The One Writing Goal Every Couple Should Make This Year: Start a “We Remember” List

If the idea of “writing your love story” feels big, intimidating, or like something you’ll get to “someday”… then I have the perfect tiny step for you.

Really tiny.

So tiny you could start it tonight, even if you’re tired and the laundry’s still humming in the dryer.

Ready?

Start a “We Remember” List.

That’s it.
Not a chapter, not a journal entry, not a masterpiece.
Just a list.


What Is a “We Remember” List?


It’s exactly what it sounds like:
a simple running list of tiny, meaningful moments from your relationship.

Moments that matter.
Moments you’d forget unless you protected them.
Moments that make you smile when you say them out loud.

And they don’t have to be big.

To give you an idea, here are a few from my own “We Remember” file:

  • “We remember the night we sprinted to the laser show.”
    (Complete with my lost shoe.)
  • “We remember the donut delivery.”
    A way to make sure he saw what he thought he saw? Maybe.
  • “We remember the long-distance letters.”
    The notes, the cards, the “Distance doesn’t matter…” message I saved to this day.

These aren’t full stories.
They’re seeds.
Seeds that can grow into full stories later, when you’re ready.


How to Start Yours (Tonight)


You can do this:

  • On your phone
  • In a shared notebook
  • On a notes app
  • On sticky notes on the fridge
  • In a jar you drop memories into

Just pick a spot and title it “We Remember”.

And then add your very first line.

One tiny memory.
One moment that still glows.


Your Challenge: Add One Item Each Week


That’s it.

One line per week.

One small moment that says, “This is part of our story.”

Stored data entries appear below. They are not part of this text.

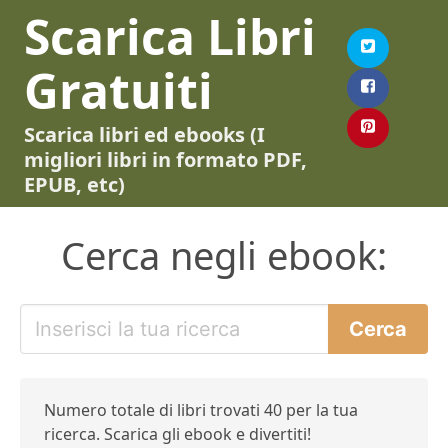
Scarica Libri
Gratuiti
Scarica libri ed ebooks (I
migliori libri in formato PDF,
EPUB, etc)
Cerca negli ebook:
Numero totale di libri trovati 40 per la tua
ricerca. Scarica gli ebook e divertiti!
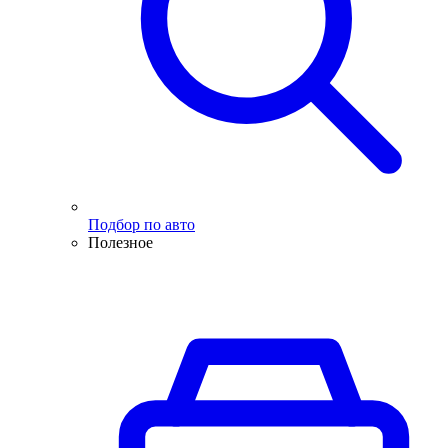
Подбор по авто
Полезное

At the end of the year, you’ll have 52 seeds ready to grow into your written love story.

Some will be romantic.
Some will be funny.
Some will be those quiet little moments you’d almost forgotten.

All of them will be yours.


Why This Matters


Because the little things are what build the big story.
Because your love story deserves to be remembered while you’re still living it.
Because nostalgia is one of the kindest gifts you can give your relationship — especially in the middle of stressful seasons.

And because one small line a week is manageable for any couple, no matter how busy or overwhelmed you feel.

So go ahead… start your “We Remember” List.

Your future selves will thank you. And if you ever decide to write your love story, you’ll already have the best part done — the memories collected, one sweet moment at a time.

Until next time,

Tami


But, if you need a little more convincing—keep reading.

Why This Works


You don’t need research articles to tell you that remembering good things feels good… but the research absolutely backs it up.

1. Nostalgia triggers belonging.

Studies show that nostalgic thinking helps people feel connected, supported, and part of a secure “we.” It actually strengthens your sense of being a united team.

2. Autobiographical memory increases intimacy.

Alea & Bluck found that sharing memories — especially early relationship ones — helps couples feel emotionally close again. Just the act of saying, “Do you remember when…?” pulls both of you back into the warmth of your beginning.

3. Nostalgic thinking increases gratitude.

Sedikides, Wildschut, and others have shown that nostalgia boosts appreciation. You feel more grateful for your partner, your story, and the little things you’ve lived through together.

So yes — your memories aren’t just sweet. They’re relationship-strengthening. And that makes a simple “We Remember” List a great practice to start as a couple.


References:

Alea, N., & Bluck, S. (2007). I’ll keep you in mind: The intimacy function of autobiographical memory. Applied Cognitive Psychology, 21(8), 1091–1111.

Sedikides, C., & Wildschut, T. (2018). Finding meaning in nostalgia. Review of General Psychology, 22(1), 48–61.